═══ DATA SHOWN
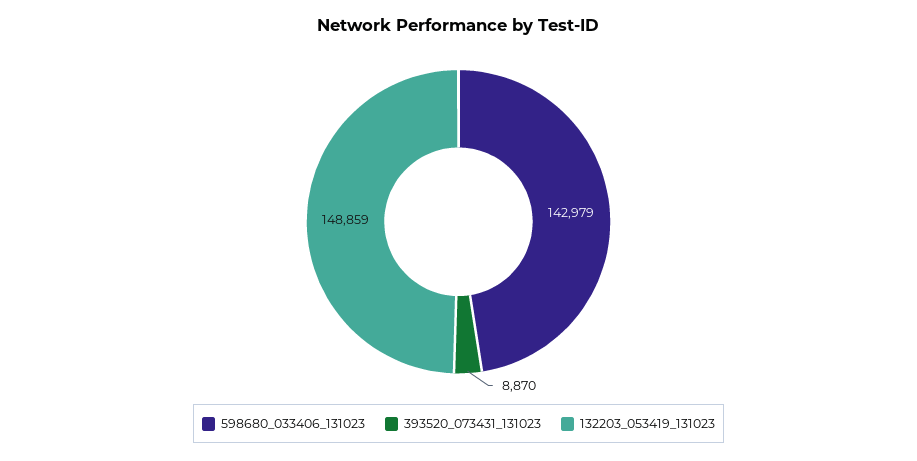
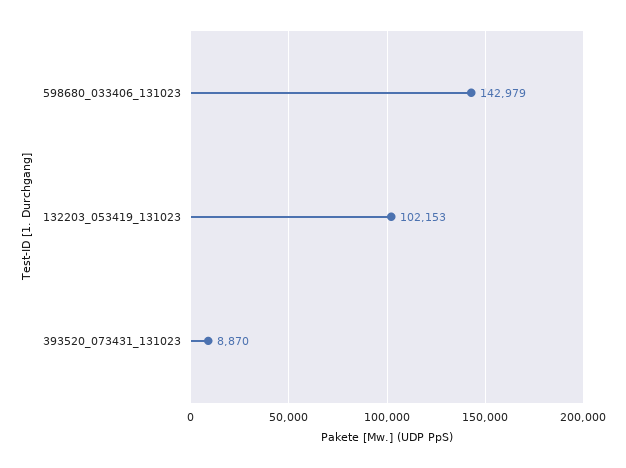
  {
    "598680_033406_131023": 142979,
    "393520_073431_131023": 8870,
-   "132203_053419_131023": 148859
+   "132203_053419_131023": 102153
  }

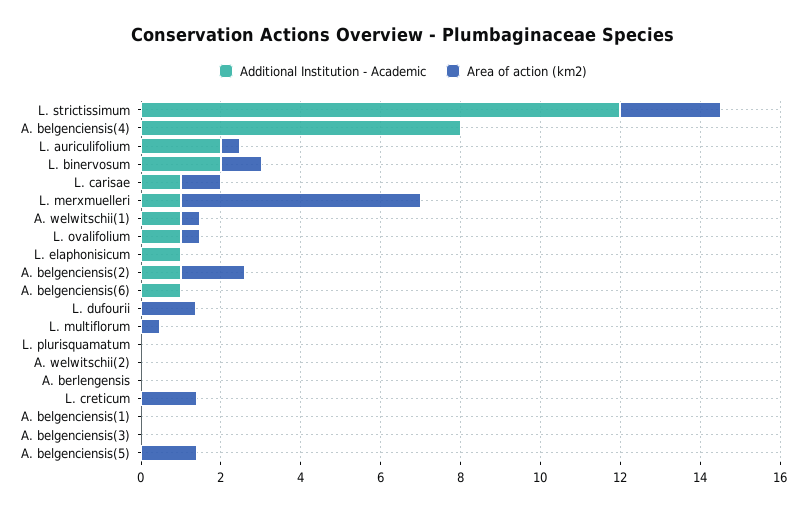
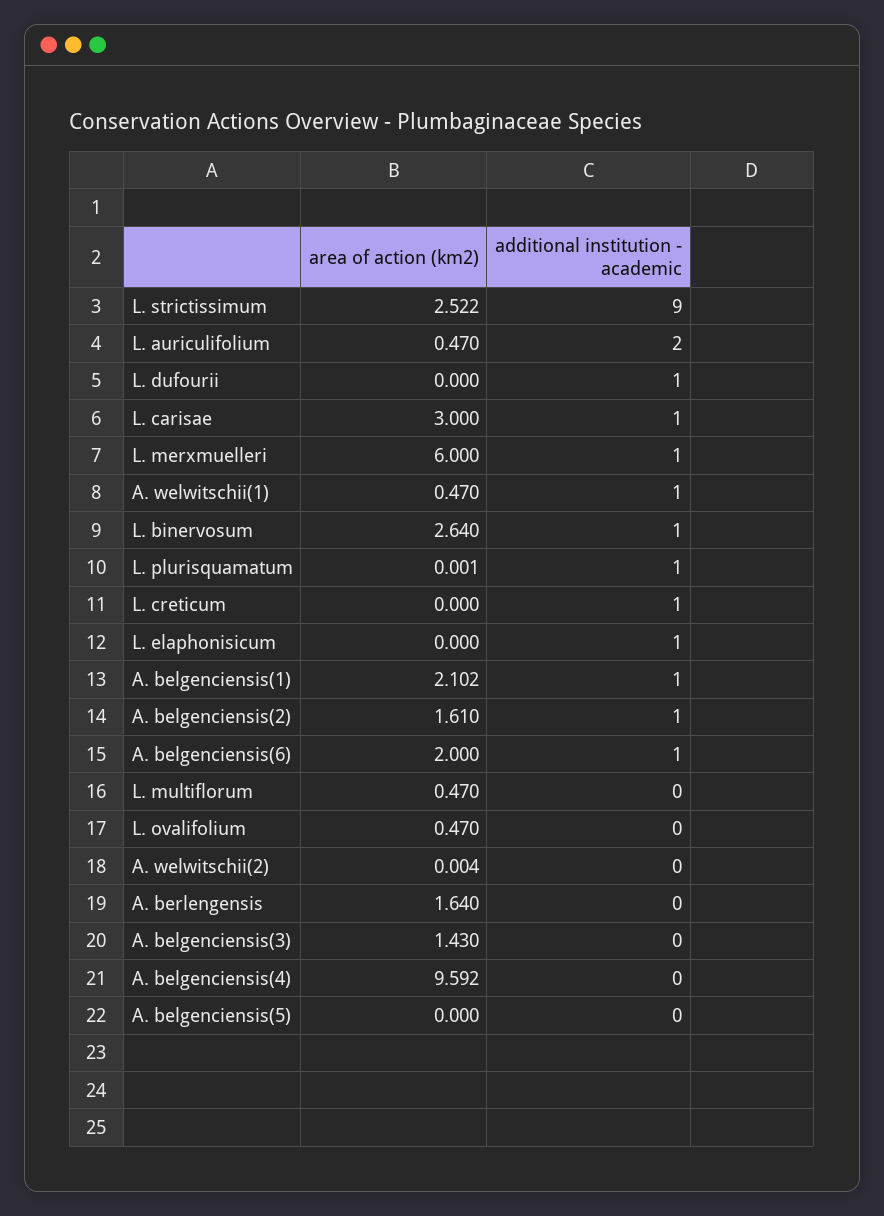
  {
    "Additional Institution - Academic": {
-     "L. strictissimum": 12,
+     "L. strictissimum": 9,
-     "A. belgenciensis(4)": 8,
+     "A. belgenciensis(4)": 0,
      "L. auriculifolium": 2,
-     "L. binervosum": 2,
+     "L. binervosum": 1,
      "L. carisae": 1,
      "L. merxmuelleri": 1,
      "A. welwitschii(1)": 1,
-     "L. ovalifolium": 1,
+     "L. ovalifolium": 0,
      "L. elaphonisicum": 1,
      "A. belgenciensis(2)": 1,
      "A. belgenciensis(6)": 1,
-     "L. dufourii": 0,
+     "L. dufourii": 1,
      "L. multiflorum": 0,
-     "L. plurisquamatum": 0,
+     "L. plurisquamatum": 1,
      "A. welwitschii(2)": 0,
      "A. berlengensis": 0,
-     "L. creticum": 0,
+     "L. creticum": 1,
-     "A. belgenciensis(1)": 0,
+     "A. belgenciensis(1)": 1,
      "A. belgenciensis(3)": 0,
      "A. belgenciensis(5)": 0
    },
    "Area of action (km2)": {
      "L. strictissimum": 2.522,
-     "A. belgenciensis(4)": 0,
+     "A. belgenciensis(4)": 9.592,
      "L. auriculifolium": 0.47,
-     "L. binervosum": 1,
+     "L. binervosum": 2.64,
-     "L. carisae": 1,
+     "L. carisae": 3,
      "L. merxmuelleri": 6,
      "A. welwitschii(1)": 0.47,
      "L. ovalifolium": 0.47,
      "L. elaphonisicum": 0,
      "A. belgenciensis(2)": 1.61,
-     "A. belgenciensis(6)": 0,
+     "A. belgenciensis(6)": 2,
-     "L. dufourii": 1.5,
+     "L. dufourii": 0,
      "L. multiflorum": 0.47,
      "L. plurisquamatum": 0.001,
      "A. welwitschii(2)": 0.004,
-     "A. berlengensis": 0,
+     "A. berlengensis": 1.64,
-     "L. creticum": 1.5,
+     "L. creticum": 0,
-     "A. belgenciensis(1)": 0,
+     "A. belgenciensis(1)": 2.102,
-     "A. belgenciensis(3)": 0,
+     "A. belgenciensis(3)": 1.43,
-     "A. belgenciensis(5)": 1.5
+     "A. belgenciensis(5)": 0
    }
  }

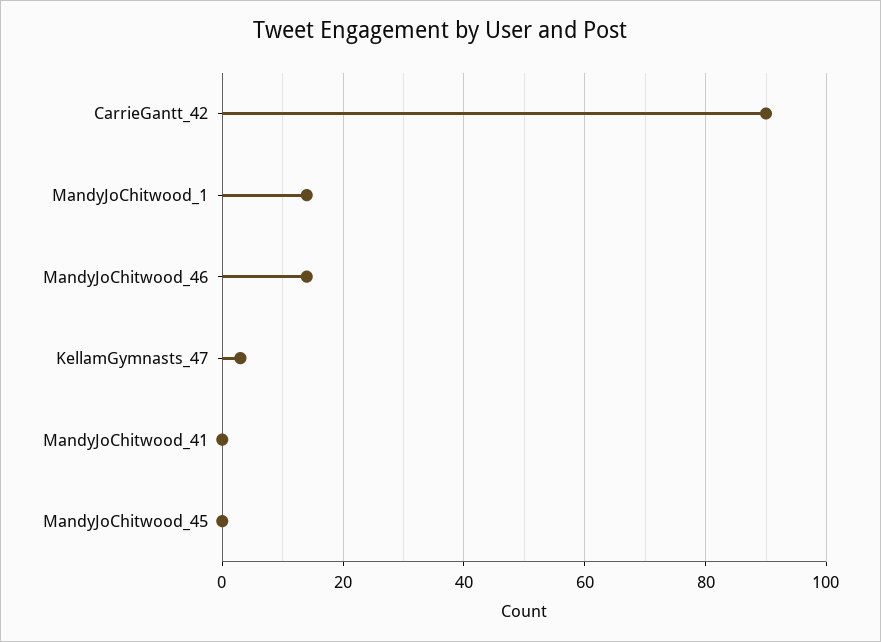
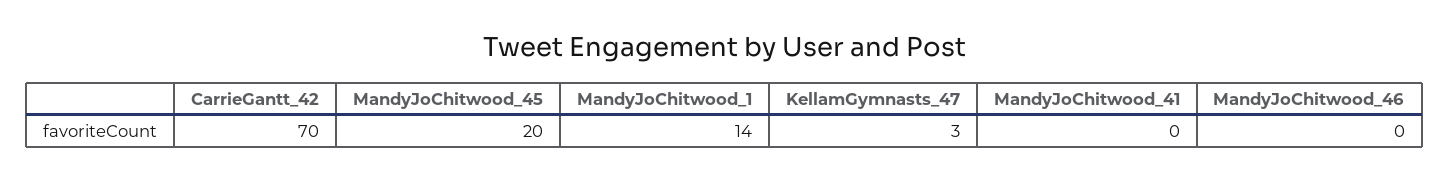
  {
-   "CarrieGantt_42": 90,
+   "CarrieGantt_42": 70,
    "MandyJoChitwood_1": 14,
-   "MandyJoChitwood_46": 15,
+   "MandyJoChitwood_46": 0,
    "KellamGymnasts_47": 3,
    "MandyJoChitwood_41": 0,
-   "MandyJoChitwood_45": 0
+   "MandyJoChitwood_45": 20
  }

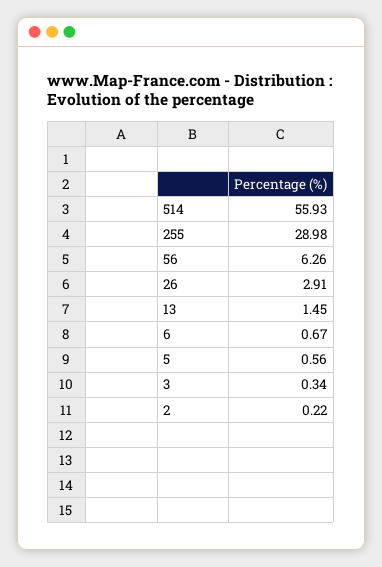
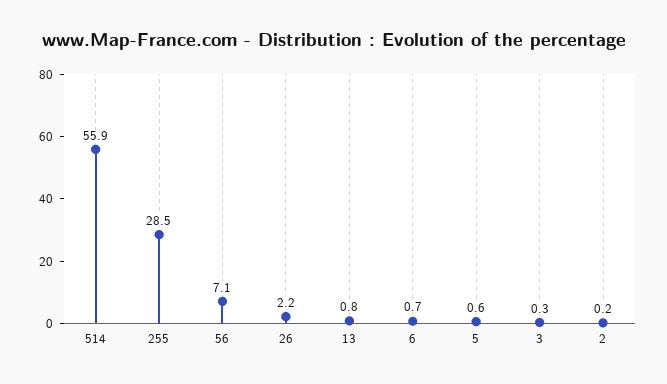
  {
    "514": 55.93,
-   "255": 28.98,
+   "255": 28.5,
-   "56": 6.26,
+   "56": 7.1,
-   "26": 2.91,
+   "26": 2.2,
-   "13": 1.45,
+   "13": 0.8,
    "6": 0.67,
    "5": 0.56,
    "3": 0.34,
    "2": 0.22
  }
══════
TASK BRIEF: From the listing above, how many lines contain the word "auriculifolium"? Give only the number.

TASK RESPONSE: 2